### Given data ###

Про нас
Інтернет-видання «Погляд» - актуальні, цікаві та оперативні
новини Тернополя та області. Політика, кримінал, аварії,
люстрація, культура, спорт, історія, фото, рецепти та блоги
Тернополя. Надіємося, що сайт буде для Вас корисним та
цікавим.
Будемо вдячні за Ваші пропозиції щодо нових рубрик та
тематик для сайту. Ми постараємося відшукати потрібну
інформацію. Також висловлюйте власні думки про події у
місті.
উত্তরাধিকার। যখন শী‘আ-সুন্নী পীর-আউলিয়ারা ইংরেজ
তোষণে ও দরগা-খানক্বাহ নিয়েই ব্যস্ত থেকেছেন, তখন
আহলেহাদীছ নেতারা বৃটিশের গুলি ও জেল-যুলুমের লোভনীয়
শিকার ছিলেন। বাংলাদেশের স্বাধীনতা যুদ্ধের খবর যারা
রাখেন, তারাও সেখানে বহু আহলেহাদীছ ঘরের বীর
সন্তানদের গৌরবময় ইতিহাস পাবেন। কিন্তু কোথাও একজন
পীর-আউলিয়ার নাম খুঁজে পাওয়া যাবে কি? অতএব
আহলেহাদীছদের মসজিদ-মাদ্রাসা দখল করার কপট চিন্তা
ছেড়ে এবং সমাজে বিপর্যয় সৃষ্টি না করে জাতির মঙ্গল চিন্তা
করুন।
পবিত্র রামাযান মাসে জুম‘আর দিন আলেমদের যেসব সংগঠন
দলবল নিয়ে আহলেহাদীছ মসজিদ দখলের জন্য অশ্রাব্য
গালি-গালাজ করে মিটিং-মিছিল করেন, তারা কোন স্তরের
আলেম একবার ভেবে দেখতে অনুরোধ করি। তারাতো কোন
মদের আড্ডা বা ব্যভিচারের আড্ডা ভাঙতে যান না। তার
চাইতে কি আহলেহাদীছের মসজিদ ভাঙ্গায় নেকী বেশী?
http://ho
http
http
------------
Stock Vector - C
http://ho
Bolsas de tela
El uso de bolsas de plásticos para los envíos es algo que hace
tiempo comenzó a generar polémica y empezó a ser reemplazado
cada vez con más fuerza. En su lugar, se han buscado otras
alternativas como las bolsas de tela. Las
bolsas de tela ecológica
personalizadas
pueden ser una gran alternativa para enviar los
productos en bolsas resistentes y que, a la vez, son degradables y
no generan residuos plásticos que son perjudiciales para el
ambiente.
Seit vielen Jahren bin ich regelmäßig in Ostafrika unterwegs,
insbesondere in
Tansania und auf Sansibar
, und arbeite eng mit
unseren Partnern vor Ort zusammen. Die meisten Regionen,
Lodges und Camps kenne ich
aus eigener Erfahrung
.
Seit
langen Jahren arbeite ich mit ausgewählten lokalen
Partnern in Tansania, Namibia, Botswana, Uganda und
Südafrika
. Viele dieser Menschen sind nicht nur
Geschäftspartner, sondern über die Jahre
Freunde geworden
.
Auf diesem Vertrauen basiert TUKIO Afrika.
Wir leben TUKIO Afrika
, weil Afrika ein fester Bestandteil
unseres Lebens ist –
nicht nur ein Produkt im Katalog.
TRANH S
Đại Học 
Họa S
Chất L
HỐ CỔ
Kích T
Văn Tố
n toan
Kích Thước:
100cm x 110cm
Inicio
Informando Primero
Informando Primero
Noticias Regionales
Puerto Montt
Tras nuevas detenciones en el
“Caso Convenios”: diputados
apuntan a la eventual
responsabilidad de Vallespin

###

# [What is being asked]
Your answer should consist only of the lines from the one with "পবিত্র রামাযান মাসে" through the last line of the entries above, retyped exactly.

# [Response to this task]
পবিত্র রামাযান মাসে জুম‘আর দিন আলেমদের যেসব সংগঠন
দলবল নিয়ে আহলেহাদীছ মসজিদ দখলের জন্য অশ্রাব্য
গালি-গালাজ করে মিটিং-মিছিল করেন, তারা কোন স্তরের
আলেম একবার ভেবে দেখতে অনুরোধ করি। তারাতো কোন
মদের আড্ডা বা ব্যভিচারের আড্ডা ভাঙতে যান না। তার
চাইতে কি আহলেহাদীছের মসজিদ ভাঙ্গায় নেকী বেশী?
http://ho
http
http
------------
Stock Vector - C
http://ho
Bolsas de tela
El uso de bolsas de plásticos para los envíos es algo que hace
tiempo comenzó a generar polémica y empezó a ser reemplazado
cada vez con más fuerza. En su lugar, se han buscado otras
alternativas como las bolsas de tela. Las
bolsas de tela ecológica
personalizadas
pueden ser una gran alternativa para enviar los
productos en bolsas resistentes y que, a la vez, son degradables y
no generan residuos plásticos que son perjudiciales para el
ambiente.
Seit vielen Jahren bin ich regelmäßig in Ostafrika unterwegs,
insbesondere in
Tansania und auf Sansibar
, und arbeite eng mit
unseren Partnern vor Ort zusammen. Die meisten Regionen,
Lodges und Camps kenne ich
aus eigener Erfahrung
.
Seit
langen Jahren arbeite ich mit ausgewählten lokalen
Partnern in Tansania, Namibia, Botswana, Uganda und
Südafrika
. Viele dieser Menschen sind nicht nur
Geschäftspartner, sondern über die Jahre
Freunde geworden
.
Auf diesem Vertrauen basiert TUKIO Afrika.
Wir leben TUKIO Afrika
, weil Afrika ein fester Bestandteil
unseres Lebens ist –
nicht nur ein Produkt im Katalog.
TRANH S
Đại Học 
Họa S
Chất L
HỐ CỔ
Kích T
Văn Tố
n toan
Kích Thước:
100cm x 110cm
Inicio
Informando Primero
Informando Primero
Noticias Regionales
Puerto Montt
Tras nuevas detenciones en el
“Caso Convenios”: diputados
apuntan a la eventual
responsabilidad de Vallespin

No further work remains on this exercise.